▸ Assignment: Could you copy, word for word, only the lines from the one containing "Comment that the" through the last line of the records below, both included?

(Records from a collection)

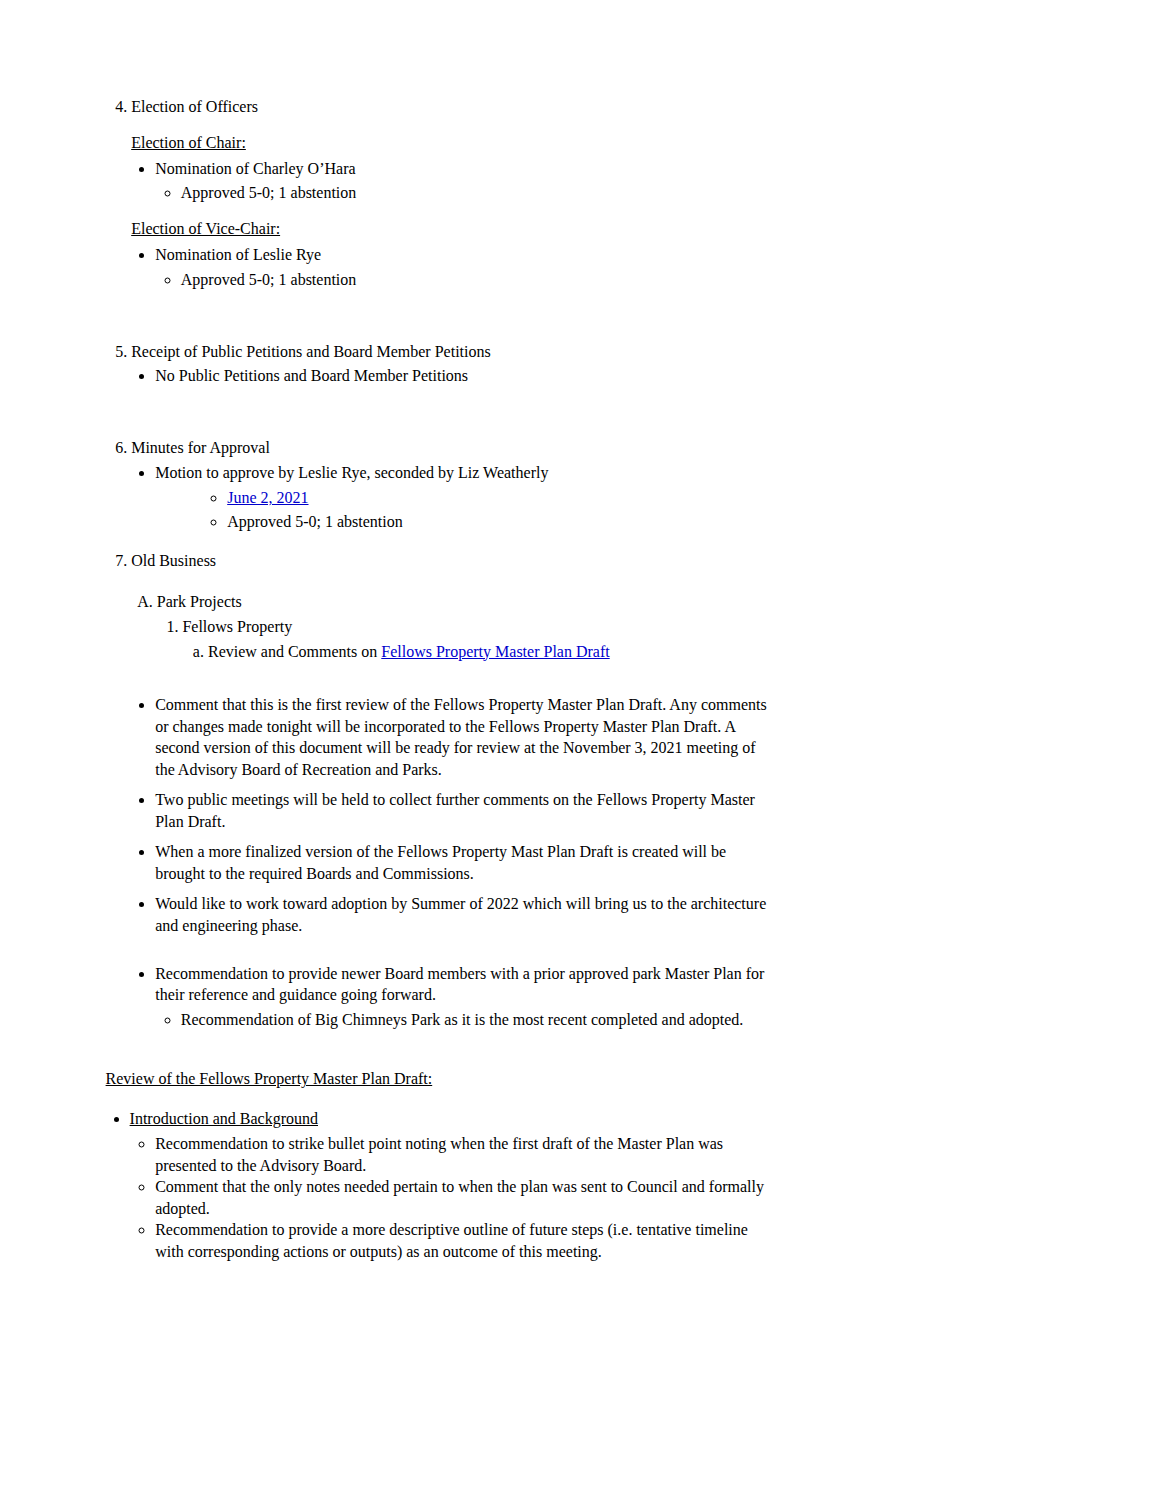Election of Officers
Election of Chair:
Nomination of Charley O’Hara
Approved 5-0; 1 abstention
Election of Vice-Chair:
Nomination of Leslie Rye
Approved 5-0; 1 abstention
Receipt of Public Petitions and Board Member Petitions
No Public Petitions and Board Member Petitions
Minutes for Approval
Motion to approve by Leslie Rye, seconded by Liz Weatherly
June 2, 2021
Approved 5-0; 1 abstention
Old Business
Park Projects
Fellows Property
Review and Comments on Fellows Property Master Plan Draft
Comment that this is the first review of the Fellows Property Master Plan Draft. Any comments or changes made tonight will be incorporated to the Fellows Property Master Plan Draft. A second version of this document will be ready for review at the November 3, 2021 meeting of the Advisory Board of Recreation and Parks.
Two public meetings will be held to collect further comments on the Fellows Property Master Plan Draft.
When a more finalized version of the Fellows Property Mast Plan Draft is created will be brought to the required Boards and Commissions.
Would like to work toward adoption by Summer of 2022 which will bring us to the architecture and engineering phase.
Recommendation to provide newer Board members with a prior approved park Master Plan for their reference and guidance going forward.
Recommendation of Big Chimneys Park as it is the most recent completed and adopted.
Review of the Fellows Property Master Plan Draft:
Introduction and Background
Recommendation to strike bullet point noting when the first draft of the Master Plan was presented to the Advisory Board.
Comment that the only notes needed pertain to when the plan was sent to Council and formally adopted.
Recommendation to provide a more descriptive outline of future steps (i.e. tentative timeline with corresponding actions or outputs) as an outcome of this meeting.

▸ Response:
Comment that the only notes needed pertain to when the plan was sent to Council and formally adopted.
Recommendation to provide a more descriptive outline of future steps (i.e. tentative timeline with corresponding actions or outputs) as an outcome of this meeting.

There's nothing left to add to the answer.